In the entries below, the lines from the one with "(aux_axis_origin 0 0)" through the one with "(psa4output false)" are to be copied exactly; both ends count.

Items listed in a dataset
---

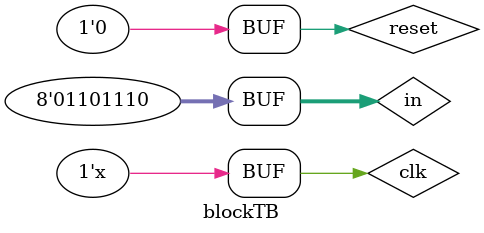
<source format=v>
`timescale 1ns / 1ps


module blockTB;

	// Inputs
	reg clk;
	reg reset;
	reg [7:0] in;

	// Outputs
	wire result;

	// Instantiate the Unit Under Test (UUT)
	BlockChecker uut (
		.clk(clk), 
		.reset(reset), 
		.in(in), 
		.result(result)
	);

	initial begin
		// Initialize Inputs
		clk = 0;
		reset = 1;
		in = 0;

		// Wait 5ns for global reset to finish
		#5 reset = 0;
		in = 97;
		#10 in = 32;
		#10 in = 66;
		#10 in = 69;
		#10 in = 103;
		#10 in = 73;
		#10 in = 110;
		#10 in = 32;
		#10 in = 69;
		#10 in = 110;
		#10 in = 100;
		#10 in = 99;
		#10 in = 32;
		#10 in = 101;
		#10 in = 110;
		#10 in = 100;
		#10 in = 32;
		#10 in = 101;
		#10 in = 110;
		#10 in = 100;
		#10 in = 32;
		#10 in = 98;
		#10 in = 69;
		#10 in = 71;
		#10 in = 105;
		#10 in = 110;
   end
		// Add stimulus here
		always #5 clk = ~clk;
      
endmodule


</source>
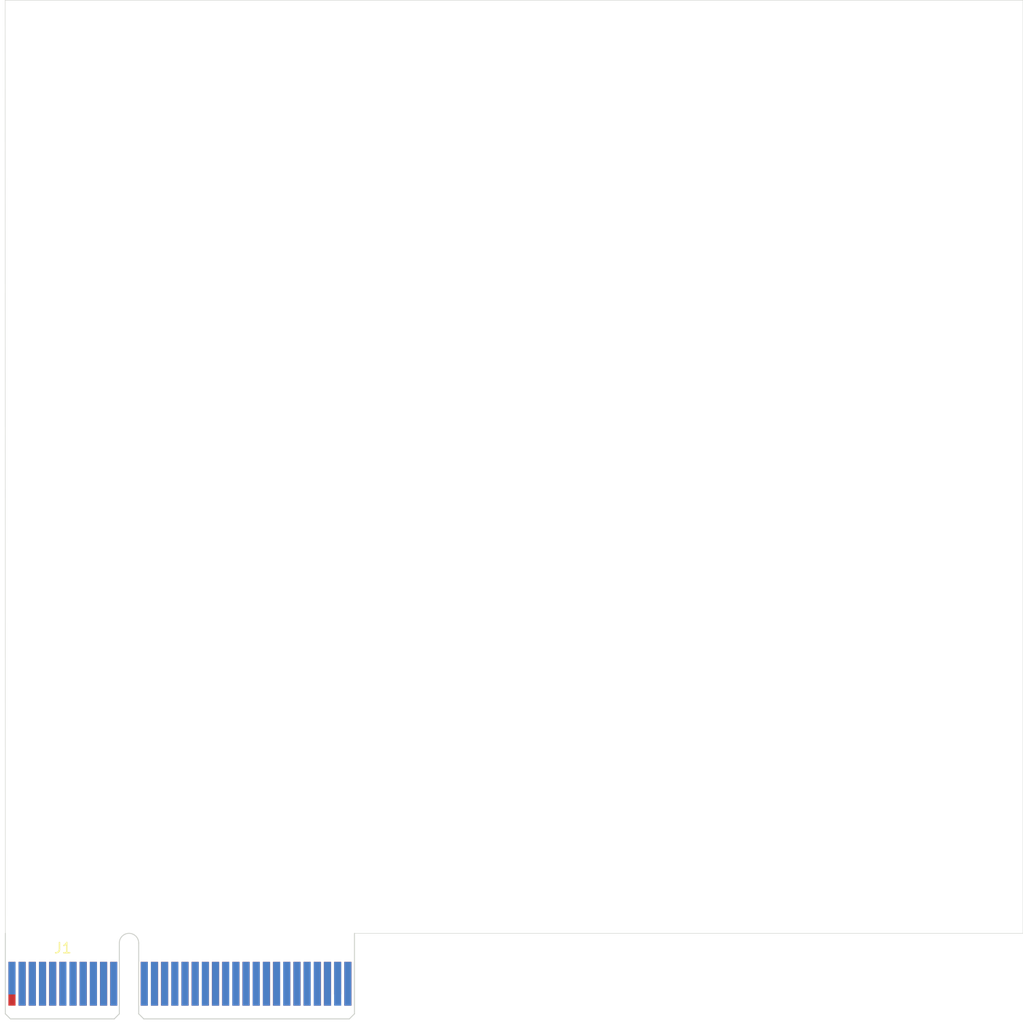
<source format=kicad_pcb>
(kicad_pcb (version 20171130) (host pcbnew 5.1.10)

  (general
    (thickness 1.6)
    (drawings 4)
    (tracks 0)
    (zones 0)
    (modules 1)
    (nets 46)
  )

  (page A4)
  (layers
    (0 F.Cu signal)
    (31 B.Cu signal)
    (32 B.Adhes user)
    (33 F.Adhes user)
    (34 B.Paste user)
    (35 F.Paste user)
    (36 B.SilkS user)
    (37 F.SilkS user)
    (38 B.Mask user)
    (39 F.Mask user)
    (40 Dwgs.User user)
    (41 Cmts.User user)
    (42 Eco1.User user)
    (43 Eco2.User user)
    (44 Edge.Cuts user)
    (45 Margin user)
    (46 B.CrtYd user)
    (47 F.CrtYd user)
    (48 B.Fab user)
    (49 F.Fab user)
  )

  (setup
    (last_trace_width 0.25)
    (trace_clearance 0.2)
    (zone_clearance 0.508)
    (zone_45_only no)
    (trace_min 0.2)
    (via_size 0.8)
    (via_drill 0.4)
    (via_min_size 0.4)
    (via_min_drill 0.3)
    (uvia_size 0.3)
    (uvia_drill 0.1)
    (uvias_allowed no)
    (uvia_min_size 0.2)
    (uvia_min_drill 0.1)
    (edge_width 0.05)
    (segment_width 0.2)
    (pcb_text_width 0.3)
    (pcb_text_size 1.5 1.5)
    (mod_edge_width 0.12)
    (mod_text_size 1 1)
    (mod_text_width 0.15)
    (pad_size 1.524 1.524)
    (pad_drill 0.762)
    (pad_to_mask_clearance 0)
    (aux_axis_origin 0 0)
    (visible_elements FFFFFF7F)
    (pcbplotparams
      (layerselection 0x010fc_ffffffff)
      (usegerberextensions false)
      (usegerberattributes true)
      (usegerberadvancedattributes true)
      (creategerberjobfile true)
      (excludeedgelayer true)
      (linewidth 0.100000)
      (plotframeref false)
      (viasonmask false)
      (mode 1)
      (useauxorigin false)
      (hpglpennumber 1)
      (hpglpenspeed 20)
      (hpglpendiameter 15.000000)
      (psnegative false)
      (psa4output false)
      (plotreference true)
      (plotvalue true)
      (plotinvisibletext false)
      (padsonsilk false)
      (subtractmaskfromsilk false)
      (outputformat 1)
      (mirror false)
      (drillshape 1)
      (scaleselection 1)
      (outputdirectory ""))
  )

  (net 0 "")
  (net 1 "Net-(J1-PadA32)")
  (net 2 "Net-(J1-PadA31)")
  (net 3 "Net-(J1-PadA30)")
  (net 4 "Net-(J1-PadA29)")
  (net 5 "Net-(J1-PadA28)")
  (net 6 "Net-(J1-PadA27)")
  (net 7 "Net-(J1-PadA26)")
  (net 8 "Net-(J1-PadA25)")
  (net 9 "Net-(J1-PadA24)")
  (net 10 "Net-(J1-PadA23)")
  (net 11 "Net-(J1-PadA22)")
  (net 12 "Net-(J1-PadA21)")
  (net 13 "Net-(J1-PadA20)")
  (net 14 "Net-(J1-PadA19)")
  (net 15 "Net-(J1-PadB1)")
  (net 16 "Net-(J1-PadB2)")
  (net 17 "Net-(J1-PadB3)")
  (net 18 "Net-(J1-PadB4)")
  (net 19 "Net-(J1-PadB5)")
  (net 20 "Net-(J1-PadB6)")
  (net 21 "Net-(J1-PadB7)")
  (net 22 "Net-(J1-PadB8)")
  (net 23 "Net-(J1-PadB9)")
  (net 24 "Net-(J1-PadB10)")
  (net 25 "Net-(J1-PadB11)")
  (net 26 "Net-(J1-PadB12)")
  (net 27 "Net-(J1-PadB13)")
  (net 28 "Net-(J1-PadA1)")
  (net 29 "Net-(J1-PadA2)")
  (net 30 "Net-(J1-PadA3)")
  (net 31 "Net-(J1-PadA4)")
  (net 32 "Net-(J1-PadA5)")
  (net 33 "Net-(J1-PadA6)")
  (net 34 "Net-(J1-PadA7)")
  (net 35 "Net-(J1-PadA8)")
  (net 36 "Net-(J1-PadA9)")
  (net 37 "Net-(J1-PadA10)")
  (net 38 "Net-(J1-PadA11)")
  (net 39 "Net-(J1-PadA14)")
  (net 40 "Net-(J1-PadA15)")
  (net 41 "Net-(J1-PadA16)")
  (net 42 "Net-(J1-PadA17)")
  (net 43 "Net-(J1-PadA18)")
  (net 44 "Net-(J1-PadA12)")
  (net 45 "Net-(J1-PadA13)")

  (net_class Default "This is the default net class."
    (clearance 0.2)
    (trace_width 0.25)
    (via_dia 0.8)
    (via_drill 0.4)
    (uvia_dia 0.3)
    (uvia_drill 0.1)
    (add_net "Net-(J1-PadA1)")
    (add_net "Net-(J1-PadA10)")
    (add_net "Net-(J1-PadA11)")
    (add_net "Net-(J1-PadA12)")
    (add_net "Net-(J1-PadA13)")
    (add_net "Net-(J1-PadA14)")
    (add_net "Net-(J1-PadA15)")
    (add_net "Net-(J1-PadA16)")
    (add_net "Net-(J1-PadA17)")
    (add_net "Net-(J1-PadA18)")
    (add_net "Net-(J1-PadA19)")
    (add_net "Net-(J1-PadA2)")
    (add_net "Net-(J1-PadA20)")
    (add_net "Net-(J1-PadA21)")
    (add_net "Net-(J1-PadA22)")
    (add_net "Net-(J1-PadA23)")
    (add_net "Net-(J1-PadA24)")
    (add_net "Net-(J1-PadA25)")
    (add_net "Net-(J1-PadA26)")
    (add_net "Net-(J1-PadA27)")
    (add_net "Net-(J1-PadA28)")
    (add_net "Net-(J1-PadA29)")
    (add_net "Net-(J1-PadA3)")
    (add_net "Net-(J1-PadA30)")
    (add_net "Net-(J1-PadA31)")
    (add_net "Net-(J1-PadA32)")
    (add_net "Net-(J1-PadA4)")
    (add_net "Net-(J1-PadA5)")
    (add_net "Net-(J1-PadA6)")
    (add_net "Net-(J1-PadA7)")
    (add_net "Net-(J1-PadA8)")
    (add_net "Net-(J1-PadA9)")
    (add_net "Net-(J1-PadB1)")
    (add_net "Net-(J1-PadB10)")
    (add_net "Net-(J1-PadB11)")
    (add_net "Net-(J1-PadB12)")
    (add_net "Net-(J1-PadB13)")
    (add_net "Net-(J1-PadB2)")
    (add_net "Net-(J1-PadB3)")
    (add_net "Net-(J1-PadB4)")
    (add_net "Net-(J1-PadB5)")
    (add_net "Net-(J1-PadB6)")
    (add_net "Net-(J1-PadB7)")
    (add_net "Net-(J1-PadB8)")
    (add_net "Net-(J1-PadB9)")
  )

  (module Connector_PCBEdge:BUS_PCIexpress_x4 (layer F.Cu) (tedit 5DBD33F7) (tstamp 614245A5)
    (at 50.67 131.58)
    (descr "PCIexpress Bus Edge Connector x1 http://www.ritrontek.com/uploadfile/2016/1026/20161026105231124.pdf#page=70")
    (tags PCIe)
    (path /614249FA)
    (attr virtual)
    (fp_text reference J1 (at 5 -3.5) (layer F.SilkS)
      (effects (font (size 1 1) (thickness 0.15)))
    )
    (fp_text value Bus_Peripheral (at 10.33 -8.01) (layer F.Fab)
      (effects (font (size 1 1) (thickness 0.15)))
    )
    (fp_text user %R (at 16 -3.5) (layer F.Fab)
      (effects (font (size 1 1) (thickness 0.15)))
    )
    (fp_text user "PCB Thickness 1.57 mm" (at 5 2.8 180) (layer Cmts.User)
      (effects (font (size 0.5 0.5) (thickness 0.1)))
    )
    (fp_arc (start 11.5 -4) (end 12.45 -4) (angle -180) (layer Edge.Cuts) (width 0.1))
    (fp_line (start 33.65 2.95) (end 33.15 3.45) (layer Edge.Cuts) (width 0.1))
    (fp_line (start 12.45 2.95) (end 12.95 3.45) (layer Edge.Cuts) (width 0.1))
    (fp_line (start 10.55 2.95) (end 10.05 3.45) (layer Edge.Cuts) (width 0.1))
    (fp_line (start -0.65 2.95) (end -0.15 3.45) (layer Edge.Cuts) (width 0.1))
    (fp_line (start 12.95 3.45) (end 33.15 3.45) (layer Edge.Cuts) (width 0.1))
    (fp_line (start 33.65 -4.95) (end 33.65 2.95) (layer Edge.Cuts) (width 0.1))
    (fp_line (start -0.15 3.45) (end 10.05 3.45) (layer Edge.Cuts) (width 0.1))
    (fp_line (start -0.65 -4.95) (end -0.65 2.95) (layer Edge.Cuts) (width 0.1))
    (fp_line (start 12.45 -4) (end 12.45 2.95) (layer Edge.Cuts) (width 0.1))
    (fp_line (start 10.55 -4) (end 10.55 2.95) (layer Edge.Cuts) (width 0.1))
    (fp_line (start 34.15 3.95) (end -1.15 3.95) (layer F.CrtYd) (width 0.05))
    (fp_line (start 34.15 3.95) (end 34.15 -5.45) (layer F.CrtYd) (width 0.05))
    (fp_line (start -1.15 -5.45) (end -1.15 3.95) (layer F.CrtYd) (width 0.05))
    (fp_line (start -1.15 -5.45) (end 34.15 -5.45) (layer F.CrtYd) (width 0.05))
    (pad A32 connect rect (at 33 0) (size 0.7 4.3) (layers B.Cu B.Mask)
      (net 1 "Net-(J1-PadA32)"))
    (pad A31 connect rect (at 32 0) (size 0.7 4.3) (layers B.Cu B.Mask)
      (net 2 "Net-(J1-PadA31)"))
    (pad A30 connect rect (at 31 0) (size 0.7 4.3) (layers B.Cu B.Mask)
      (net 3 "Net-(J1-PadA30)"))
    (pad A29 connect rect (at 30 0) (size 0.7 4.3) (layers B.Cu B.Mask)
      (net 4 "Net-(J1-PadA29)"))
    (pad A28 connect rect (at 29 0) (size 0.7 4.3) (layers B.Cu B.Mask)
      (net 5 "Net-(J1-PadA28)"))
    (pad A27 connect rect (at 28 0) (size 0.7 4.3) (layers B.Cu B.Mask)
      (net 6 "Net-(J1-PadA27)"))
    (pad A26 connect rect (at 27 0) (size 0.7 4.3) (layers B.Cu B.Mask)
      (net 7 "Net-(J1-PadA26)"))
    (pad A25 connect rect (at 26 0) (size 0.7 4.3) (layers B.Cu B.Mask)
      (net 8 "Net-(J1-PadA25)"))
    (pad A24 connect rect (at 25 0) (size 0.7 4.3) (layers B.Cu B.Mask)
      (net 9 "Net-(J1-PadA24)"))
    (pad A23 connect rect (at 24 0) (size 0.7 4.3) (layers B.Cu B.Mask)
      (net 10 "Net-(J1-PadA23)"))
    (pad A22 connect rect (at 23 0) (size 0.7 4.3) (layers B.Cu B.Mask)
      (net 11 "Net-(J1-PadA22)"))
    (pad A21 connect rect (at 22 0) (size 0.7 4.3) (layers B.Cu B.Mask)
      (net 12 "Net-(J1-PadA21)"))
    (pad A20 connect rect (at 21 0) (size 0.7 4.3) (layers B.Cu B.Mask)
      (net 13 "Net-(J1-PadA20)"))
    (pad A19 connect rect (at 20 0) (size 0.7 4.3) (layers B.Cu B.Mask)
      (net 14 "Net-(J1-PadA19)"))
    (pad B32 connect rect (at 33 0) (size 0.7 4.3) (layers F.Cu F.Mask))
    (pad B31 connect rect (at 32 -0.55) (size 0.7 3.2) (layers F.Cu F.Mask))
    (pad B30 connect rect (at 31 0) (size 0.7 4.3) (layers F.Cu F.Mask))
    (pad B29 connect rect (at 30 0) (size 0.7 4.3) (layers F.Cu F.Mask))
    (pad B28 connect rect (at 29 0) (size 0.7 4.3) (layers F.Cu F.Mask))
    (pad B27 connect rect (at 28 0) (size 0.7 4.3) (layers F.Cu F.Mask))
    (pad B26 connect rect (at 27 0) (size 0.7 4.3) (layers F.Cu F.Mask))
    (pad B25 connect rect (at 26 0) (size 0.7 4.3) (layers F.Cu F.Mask))
    (pad B24 connect rect (at 25 0) (size 0.7 4.3) (layers F.Cu F.Mask))
    (pad B23 connect rect (at 24 0) (size 0.7 4.3) (layers F.Cu F.Mask))
    (pad B22 connect rect (at 23 0) (size 0.7 4.3) (layers F.Cu F.Mask))
    (pad B21 connect rect (at 22 0) (size 0.7 4.3) (layers F.Cu F.Mask))
    (pad B20 connect rect (at 21 0) (size 0.7 4.3) (layers F.Cu F.Mask))
    (pad B19 connect rect (at 20 0) (size 0.7 4.3) (layers F.Cu F.Mask))
    (pad B1 connect rect (at 0 0) (size 0.7 4.3) (layers F.Cu F.Mask)
      (net 15 "Net-(J1-PadB1)"))
    (pad B2 connect rect (at 1 0) (size 0.7 4.3) (layers F.Cu F.Mask)
      (net 16 "Net-(J1-PadB2)"))
    (pad B3 connect rect (at 2 0) (size 0.7 4.3) (layers F.Cu F.Mask)
      (net 17 "Net-(J1-PadB3)"))
    (pad B4 connect rect (at 3 0) (size 0.7 4.3) (layers F.Cu F.Mask)
      (net 18 "Net-(J1-PadB4)"))
    (pad B5 connect rect (at 4 0) (size 0.7 4.3) (layers F.Cu F.Mask)
      (net 19 "Net-(J1-PadB5)"))
    (pad B6 connect rect (at 5 0) (size 0.7 4.3) (layers F.Cu F.Mask)
      (net 20 "Net-(J1-PadB6)"))
    (pad B7 connect rect (at 6 0) (size 0.7 4.3) (layers F.Cu F.Mask)
      (net 21 "Net-(J1-PadB7)"))
    (pad B8 connect rect (at 7 0) (size 0.7 4.3) (layers F.Cu F.Mask)
      (net 22 "Net-(J1-PadB8)"))
    (pad B9 connect rect (at 8 0) (size 0.7 4.3) (layers F.Cu F.Mask)
      (net 23 "Net-(J1-PadB9)"))
    (pad B10 connect rect (at 9 0) (size 0.7 4.3) (layers F.Cu F.Mask)
      (net 24 "Net-(J1-PadB10)"))
    (pad B11 connect rect (at 10 0) (size 0.7 4.3) (layers F.Cu F.Mask)
      (net 25 "Net-(J1-PadB11)"))
    (pad B14 connect rect (at 15 0) (size 0.7 4.3) (layers F.Cu F.Mask))
    (pad B15 connect rect (at 16 0) (size 0.7 4.3) (layers F.Cu F.Mask))
    (pad B16 connect rect (at 17 0) (size 0.7 4.3) (layers F.Cu F.Mask))
    (pad B17 connect rect (at 18 0) (size 0.7 4.3) (layers F.Cu F.Mask))
    (pad B18 connect rect (at 19 0) (size 0.7 4.3) (layers F.Cu F.Mask))
    (pad B12 connect rect (at 13 0) (size 0.7 4.3) (layers F.Cu F.Mask)
      (net 26 "Net-(J1-PadB12)"))
    (pad B13 connect rect (at 14 0) (size 0.7 4.3) (layers F.Cu F.Mask)
      (net 27 "Net-(J1-PadB13)"))
    (pad A1 connect rect (at 0 -0.55) (size 0.7 3.2) (layers B.Cu B.Mask)
      (net 28 "Net-(J1-PadA1)"))
    (pad A2 connect rect (at 1 0) (size 0.7 4.3) (layers B.Cu B.Mask)
      (net 29 "Net-(J1-PadA2)"))
    (pad A3 connect rect (at 2 0) (size 0.7 4.3) (layers B.Cu B.Mask)
      (net 30 "Net-(J1-PadA3)"))
    (pad A4 connect rect (at 3 0) (size 0.7 4.3) (layers B.Cu B.Mask)
      (net 31 "Net-(J1-PadA4)"))
    (pad A5 connect rect (at 4 0) (size 0.7 4.3) (layers B.Cu B.Mask)
      (net 32 "Net-(J1-PadA5)"))
    (pad A6 connect rect (at 5 0) (size 0.7 4.3) (layers B.Cu B.Mask)
      (net 33 "Net-(J1-PadA6)"))
    (pad A7 connect rect (at 6 0) (size 0.7 4.3) (layers B.Cu B.Mask)
      (net 34 "Net-(J1-PadA7)"))
    (pad A8 connect rect (at 7 0) (size 0.7 4.3) (layers B.Cu B.Mask)
      (net 35 "Net-(J1-PadA8)"))
    (pad A9 connect rect (at 8 0) (size 0.7 4.3) (layers B.Cu B.Mask)
      (net 36 "Net-(J1-PadA9)"))
    (pad A10 connect rect (at 9 0) (size 0.7 4.3) (layers B.Cu B.Mask)
      (net 37 "Net-(J1-PadA10)"))
    (pad A11 connect rect (at 10 0) (size 0.7 4.3) (layers B.Cu B.Mask)
      (net 38 "Net-(J1-PadA11)"))
    (pad A14 connect rect (at 15 0) (size 0.7 4.3) (layers B.Cu B.Mask)
      (net 39 "Net-(J1-PadA14)"))
    (pad A15 connect rect (at 16 0) (size 0.7 4.3) (layers B.Cu B.Mask)
      (net 40 "Net-(J1-PadA15)"))
    (pad A16 connect rect (at 17 0) (size 0.7 4.3) (layers B.Cu B.Mask)
      (net 41 "Net-(J1-PadA16)"))
    (pad A17 connect rect (at 18 0) (size 0.7 4.3) (layers B.Cu B.Mask)
      (net 42 "Net-(J1-PadA17)"))
    (pad A18 connect rect (at 19 0) (size 0.7 4.3) (layers B.Cu B.Mask)
      (net 43 "Net-(J1-PadA18)"))
    (pad A12 connect rect (at 13 0) (size 0.7 4.3) (layers B.Cu B.Mask)
      (net 44 "Net-(J1-PadA12)"))
    (pad A13 connect rect (at 14 0) (size 0.7 4.3) (layers B.Cu B.Mask)
      (net 45 "Net-(J1-PadA13)"))
  )

  (gr_line (start 50.02 126.63) (end 50 35) (layer Edge.Cuts) (width 0.05) (tstamp 60E1B824))
  (gr_line (start 150 126.63) (end 84.32 126.63) (layer Edge.Cuts) (width 0.05))
  (gr_line (start 150 35) (end 150 126.63) (layer Edge.Cuts) (width 0.05))
  (gr_line (start 50 35) (end 150 35) (layer Edge.Cuts) (width 0.05))

)

</source>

---

§ Exercise response:
    (aux_axis_origin 0 0)
    (visible_elements FFFFFF7F)
    (pcbplotparams
      (layerselection 0x010fc_ffffffff)
      (usegerberextensions false)
      (usegerberattributes true)
      (usegerberadvancedattributes true)
      (creategerberjobfile true)
      (excludeedgelayer true)
      (linewidth 0.100000)
      (plotframeref false)
      (viasonmask false)
      (mode 1)
      (useauxorigin false)
      (hpglpennumber 1)
      (hpglpenspeed 20)
      (hpglpendiameter 15.000000)
      (psnegative false)
      (psa4output false)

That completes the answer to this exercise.